In 1949, Leon Orris Jacobson and Egon Lorenz showed to the United States that intravenous injection of bone marrow extracts from a donor (D) mouse line, into a recipient (R) mouse line subjected to lethal irradiation, activated in the latter the restoration of bone marrow thus rescuing them from death. They believed they had discovered a humoral factor from within the donor mice, which potentiated the multiplication of hematopoietic precursors in the bone marrow of the recipient mice. Yet, John Loutit and Dirk Van Bekkum demonstrated that this “repairing factor” could be replaced by bone marrow cells. Instead of a hypothetical factor stimulating the proliferation of some stem cells spared by the irradiation, they showed that it was the injected stem cell graft, which multiplied and differentiated to restore the once destroyed bone marrow. Moreover, this graft was obtained with the transfusion of cells that were autologous (from the same animal), isogeneic (from another of the same inbred strain), allogeneic (from another strain), or even xenogeneic (for example cells of rats transfused into mice). All cases led to the rapidly progressive repair of bone marrow function and, simultaneously, its repopulation.

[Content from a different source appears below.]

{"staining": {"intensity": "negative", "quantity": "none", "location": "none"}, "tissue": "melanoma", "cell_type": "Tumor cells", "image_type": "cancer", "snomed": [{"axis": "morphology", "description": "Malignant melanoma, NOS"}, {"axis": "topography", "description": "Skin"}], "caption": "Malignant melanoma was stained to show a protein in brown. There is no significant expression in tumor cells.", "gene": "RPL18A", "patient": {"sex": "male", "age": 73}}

However, the graft of allogeneic cells provoked in the recipient an immune reaction of the donor lymphocytes against the recipient cells and tissues. This would develop into a serious disease of varying intensity but generally fatal, named the graft-versus-host disease (GvHD) characterized by a complex syndrome associating digestive, skin, cardiac, respiratory, hematological and immunological signs. What remained unclear was whether this reaction also concerned the tumor cells, known at the time to be destroyed by non-specific yet strong immunological shock. In other words, it remained unclear as to whether the GvH reaction accompanied reactions of the graft against leukemia (GvL) or tumor (GvT) cells.
In the late 50s, Georges Mathé thus committed himself to researching the potential use of bone marrow transplants in the treatment of leukemia. In a patient with leukemia already treated by chemotherapy, what remained to be determined were the methods of choosing the best donor, the correct dose of irradiation to precede the transplant, and the intensity of the GvH and GvL reactions.
Mathé started by comparing the conditions of application in humans to the results acquired in animals, in particular the dosimetries in mouse and human and the role of blood transfusions prior to the bone marrow transplantation. The prior introduction of mature allogeneic bone marrow-derived cells into the organism permitted the later transplanted graft to induce reactions conserved in the organism’s memory and thus to activate unexpectedly intense and poorly controllable responses.